March Madness Explained for my Friends (And the world…you’re welcome, Earth)
Madness of March Basketball
March Madness indeed. This week’s My Weekly Spiral post is already living up to the name because the craziness of 2026 has fully arrived.
Earlier this week I was talking with a friend of mine who is beautiful, funny, smart—and apparently unaware of how the biggest sporting event of March works. We’re doing a bracket with the Pac Ave Pack (my mötley crew of friends), and Riley asked me to explain how March Madness works.
And just like that…BOOM.
Content idea.
So if you’ve ever nodded along pretending you understand the tournament, this one’s for you.
College basketball’s playoffs—commonly referred to as March Madness—run from mid-March to early April. On March 15th, the selection committee chooses the top 68 teams in the country and places them into four regions:
East
West
South
Midwest
Each region is seeded 1 through 16, with the No. 1 seeds being the best teams in the tournament.
Before the main bracket begins, the bottom eight teams play in a mini play-in tournament called The First Four, which trims the field down to the traditional 64-team bracket.
From there, it’s simple:
the highest seed plays the lowest seed.
So:
1 plays 16
2 plays 15
3 plays 14
…and so on.
Filling out a bracket is easy. You pick who you think will win each game in the first round, then advance those teams through the next rounds all the way to the national championship.
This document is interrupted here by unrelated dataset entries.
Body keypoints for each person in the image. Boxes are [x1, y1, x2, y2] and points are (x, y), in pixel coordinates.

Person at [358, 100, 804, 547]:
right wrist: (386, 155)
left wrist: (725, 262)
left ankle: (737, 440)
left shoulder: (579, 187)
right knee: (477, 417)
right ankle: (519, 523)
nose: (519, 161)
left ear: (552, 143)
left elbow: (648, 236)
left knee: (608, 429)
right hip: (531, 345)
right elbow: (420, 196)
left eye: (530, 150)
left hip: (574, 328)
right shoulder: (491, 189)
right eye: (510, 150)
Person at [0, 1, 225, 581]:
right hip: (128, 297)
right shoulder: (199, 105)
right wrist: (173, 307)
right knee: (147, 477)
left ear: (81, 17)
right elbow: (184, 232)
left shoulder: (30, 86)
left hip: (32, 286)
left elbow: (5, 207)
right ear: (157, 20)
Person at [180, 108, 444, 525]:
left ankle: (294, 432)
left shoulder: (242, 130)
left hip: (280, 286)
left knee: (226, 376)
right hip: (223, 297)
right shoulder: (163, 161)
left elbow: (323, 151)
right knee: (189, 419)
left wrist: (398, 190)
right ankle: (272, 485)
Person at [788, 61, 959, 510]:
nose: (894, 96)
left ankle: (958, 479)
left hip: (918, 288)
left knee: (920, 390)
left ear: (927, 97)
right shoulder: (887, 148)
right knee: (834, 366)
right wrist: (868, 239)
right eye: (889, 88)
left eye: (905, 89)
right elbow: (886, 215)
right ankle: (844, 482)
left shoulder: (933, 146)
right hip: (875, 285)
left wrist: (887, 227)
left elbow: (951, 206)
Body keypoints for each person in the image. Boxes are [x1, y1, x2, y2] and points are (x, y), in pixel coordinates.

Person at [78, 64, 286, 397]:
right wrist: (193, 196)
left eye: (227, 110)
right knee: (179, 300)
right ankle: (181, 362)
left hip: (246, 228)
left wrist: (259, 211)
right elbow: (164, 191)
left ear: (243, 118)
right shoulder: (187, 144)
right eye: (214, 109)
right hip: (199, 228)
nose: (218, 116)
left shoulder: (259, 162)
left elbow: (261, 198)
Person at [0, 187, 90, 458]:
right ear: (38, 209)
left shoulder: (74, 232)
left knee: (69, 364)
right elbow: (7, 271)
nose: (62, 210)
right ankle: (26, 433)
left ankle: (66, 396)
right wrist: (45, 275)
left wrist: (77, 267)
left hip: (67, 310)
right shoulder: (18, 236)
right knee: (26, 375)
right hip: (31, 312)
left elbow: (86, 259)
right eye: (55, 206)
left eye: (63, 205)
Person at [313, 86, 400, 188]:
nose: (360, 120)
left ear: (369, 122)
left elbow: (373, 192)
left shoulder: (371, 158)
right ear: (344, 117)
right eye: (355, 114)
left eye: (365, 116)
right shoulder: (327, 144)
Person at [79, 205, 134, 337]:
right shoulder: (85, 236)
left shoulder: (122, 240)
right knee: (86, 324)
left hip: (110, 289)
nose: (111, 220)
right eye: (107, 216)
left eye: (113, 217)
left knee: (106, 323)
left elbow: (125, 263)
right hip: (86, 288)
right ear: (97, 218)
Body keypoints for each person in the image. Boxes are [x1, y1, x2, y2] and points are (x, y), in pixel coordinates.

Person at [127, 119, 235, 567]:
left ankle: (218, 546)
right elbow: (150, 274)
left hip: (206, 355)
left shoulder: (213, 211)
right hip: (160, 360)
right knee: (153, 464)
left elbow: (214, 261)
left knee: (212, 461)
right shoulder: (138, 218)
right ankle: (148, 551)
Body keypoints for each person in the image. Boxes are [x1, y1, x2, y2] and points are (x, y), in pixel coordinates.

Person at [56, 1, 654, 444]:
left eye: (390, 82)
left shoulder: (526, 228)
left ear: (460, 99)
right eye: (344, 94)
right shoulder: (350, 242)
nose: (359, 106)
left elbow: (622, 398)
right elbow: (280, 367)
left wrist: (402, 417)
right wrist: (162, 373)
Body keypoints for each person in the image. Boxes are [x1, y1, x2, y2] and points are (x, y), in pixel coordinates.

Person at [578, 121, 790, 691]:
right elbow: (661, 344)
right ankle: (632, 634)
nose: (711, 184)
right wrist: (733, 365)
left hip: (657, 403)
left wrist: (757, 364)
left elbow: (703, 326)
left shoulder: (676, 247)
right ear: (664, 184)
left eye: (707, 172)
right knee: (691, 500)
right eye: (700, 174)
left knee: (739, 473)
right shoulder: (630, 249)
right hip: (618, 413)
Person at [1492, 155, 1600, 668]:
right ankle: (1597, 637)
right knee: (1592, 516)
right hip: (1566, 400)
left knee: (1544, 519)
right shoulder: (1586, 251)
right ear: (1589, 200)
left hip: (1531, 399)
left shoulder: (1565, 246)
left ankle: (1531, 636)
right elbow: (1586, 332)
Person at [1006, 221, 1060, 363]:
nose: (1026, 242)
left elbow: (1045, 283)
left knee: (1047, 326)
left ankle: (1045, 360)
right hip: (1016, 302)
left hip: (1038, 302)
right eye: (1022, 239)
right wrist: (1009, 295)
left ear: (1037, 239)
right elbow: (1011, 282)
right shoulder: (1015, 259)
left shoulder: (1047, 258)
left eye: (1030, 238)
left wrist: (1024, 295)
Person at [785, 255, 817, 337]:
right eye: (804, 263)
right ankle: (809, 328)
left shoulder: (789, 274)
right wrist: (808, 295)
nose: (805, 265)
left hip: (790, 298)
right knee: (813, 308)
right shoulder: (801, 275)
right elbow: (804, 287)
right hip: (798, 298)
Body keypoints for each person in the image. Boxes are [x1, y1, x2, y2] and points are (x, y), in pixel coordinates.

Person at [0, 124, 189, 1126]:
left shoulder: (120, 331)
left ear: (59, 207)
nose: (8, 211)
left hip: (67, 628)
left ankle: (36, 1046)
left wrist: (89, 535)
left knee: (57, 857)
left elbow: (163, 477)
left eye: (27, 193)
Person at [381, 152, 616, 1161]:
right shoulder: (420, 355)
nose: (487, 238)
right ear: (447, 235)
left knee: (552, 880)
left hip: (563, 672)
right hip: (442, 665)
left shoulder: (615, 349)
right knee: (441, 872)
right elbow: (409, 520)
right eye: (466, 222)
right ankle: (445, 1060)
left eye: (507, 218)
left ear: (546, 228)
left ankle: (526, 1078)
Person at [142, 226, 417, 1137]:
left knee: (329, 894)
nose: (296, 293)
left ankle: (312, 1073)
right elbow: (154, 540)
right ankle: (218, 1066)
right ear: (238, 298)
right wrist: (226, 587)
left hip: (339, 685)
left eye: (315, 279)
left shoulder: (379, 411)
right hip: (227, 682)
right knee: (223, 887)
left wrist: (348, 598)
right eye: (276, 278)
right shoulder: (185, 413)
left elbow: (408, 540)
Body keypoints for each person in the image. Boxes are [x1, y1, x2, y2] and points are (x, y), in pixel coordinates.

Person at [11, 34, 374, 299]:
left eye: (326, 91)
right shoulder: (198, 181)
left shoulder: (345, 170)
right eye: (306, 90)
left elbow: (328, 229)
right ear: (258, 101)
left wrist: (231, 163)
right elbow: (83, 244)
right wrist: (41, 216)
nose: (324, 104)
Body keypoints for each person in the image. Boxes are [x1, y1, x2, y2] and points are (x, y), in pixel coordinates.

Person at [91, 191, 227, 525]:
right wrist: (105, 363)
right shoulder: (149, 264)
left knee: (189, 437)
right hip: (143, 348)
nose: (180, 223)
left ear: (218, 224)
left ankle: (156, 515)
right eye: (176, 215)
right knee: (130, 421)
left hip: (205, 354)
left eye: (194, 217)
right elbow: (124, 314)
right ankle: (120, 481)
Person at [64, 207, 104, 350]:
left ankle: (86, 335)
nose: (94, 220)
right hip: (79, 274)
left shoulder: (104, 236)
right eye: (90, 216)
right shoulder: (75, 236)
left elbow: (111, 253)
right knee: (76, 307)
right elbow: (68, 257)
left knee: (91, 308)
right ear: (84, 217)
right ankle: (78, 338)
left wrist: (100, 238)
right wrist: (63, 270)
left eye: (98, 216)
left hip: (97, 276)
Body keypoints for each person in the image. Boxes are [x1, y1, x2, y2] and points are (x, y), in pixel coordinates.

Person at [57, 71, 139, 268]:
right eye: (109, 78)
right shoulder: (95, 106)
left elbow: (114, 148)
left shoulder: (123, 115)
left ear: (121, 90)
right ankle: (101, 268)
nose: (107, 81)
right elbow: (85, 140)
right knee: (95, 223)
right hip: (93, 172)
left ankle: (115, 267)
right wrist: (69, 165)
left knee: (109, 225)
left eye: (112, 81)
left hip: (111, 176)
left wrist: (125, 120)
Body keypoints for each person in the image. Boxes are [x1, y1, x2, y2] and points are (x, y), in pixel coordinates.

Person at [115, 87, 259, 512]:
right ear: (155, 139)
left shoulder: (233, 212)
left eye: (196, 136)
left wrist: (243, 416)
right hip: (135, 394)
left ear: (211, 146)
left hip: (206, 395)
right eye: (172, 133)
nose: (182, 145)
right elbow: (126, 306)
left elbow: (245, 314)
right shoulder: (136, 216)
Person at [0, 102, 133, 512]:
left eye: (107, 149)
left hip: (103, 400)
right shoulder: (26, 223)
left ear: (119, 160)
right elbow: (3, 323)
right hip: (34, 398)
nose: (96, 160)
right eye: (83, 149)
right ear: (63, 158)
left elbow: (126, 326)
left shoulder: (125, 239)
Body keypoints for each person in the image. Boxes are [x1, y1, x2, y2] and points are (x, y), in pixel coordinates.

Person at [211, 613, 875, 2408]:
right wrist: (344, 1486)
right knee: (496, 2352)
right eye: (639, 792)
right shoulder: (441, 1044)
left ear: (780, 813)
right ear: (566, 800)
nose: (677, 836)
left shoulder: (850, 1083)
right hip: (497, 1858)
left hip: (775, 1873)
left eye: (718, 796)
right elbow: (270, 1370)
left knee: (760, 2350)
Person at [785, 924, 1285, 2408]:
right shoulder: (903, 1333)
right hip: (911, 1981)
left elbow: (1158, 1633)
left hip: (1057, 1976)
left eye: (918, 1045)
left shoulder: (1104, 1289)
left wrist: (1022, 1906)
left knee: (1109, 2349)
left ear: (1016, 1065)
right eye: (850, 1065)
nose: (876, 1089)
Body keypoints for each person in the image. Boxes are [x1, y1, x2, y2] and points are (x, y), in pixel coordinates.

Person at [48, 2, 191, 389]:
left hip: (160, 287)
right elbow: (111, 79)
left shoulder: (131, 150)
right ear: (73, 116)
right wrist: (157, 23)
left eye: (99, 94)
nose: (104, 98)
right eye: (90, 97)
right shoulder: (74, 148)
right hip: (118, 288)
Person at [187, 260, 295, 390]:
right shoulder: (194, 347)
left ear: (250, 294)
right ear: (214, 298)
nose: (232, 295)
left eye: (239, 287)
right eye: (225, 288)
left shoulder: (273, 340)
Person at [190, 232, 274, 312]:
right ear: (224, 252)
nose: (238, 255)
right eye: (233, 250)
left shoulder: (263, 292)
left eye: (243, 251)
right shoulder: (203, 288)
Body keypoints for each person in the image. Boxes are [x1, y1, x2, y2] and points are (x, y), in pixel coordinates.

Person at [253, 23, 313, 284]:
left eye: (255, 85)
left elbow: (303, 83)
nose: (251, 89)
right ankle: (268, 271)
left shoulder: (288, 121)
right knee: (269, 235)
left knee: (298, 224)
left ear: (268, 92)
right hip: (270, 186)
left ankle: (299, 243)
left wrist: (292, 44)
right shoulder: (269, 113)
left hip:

You can print a bracket and fill it out the old-fashioned way, or you can do it online with apps like ESPN Tournament Challenge. (Not sponsored…although ESPN, NBC, Fox, CBS—if you’re reading this, my DMs are open.)
The Pac Ave Pack is putting in $5 each for our bracket challenge. With the number of degenerates in that group, the pot adds up pretty quickly.
Winner takes all.
Which means by Friday afternoon my bracket will probably be completely destroyed by a 12-seed from a school I’ve never heard of.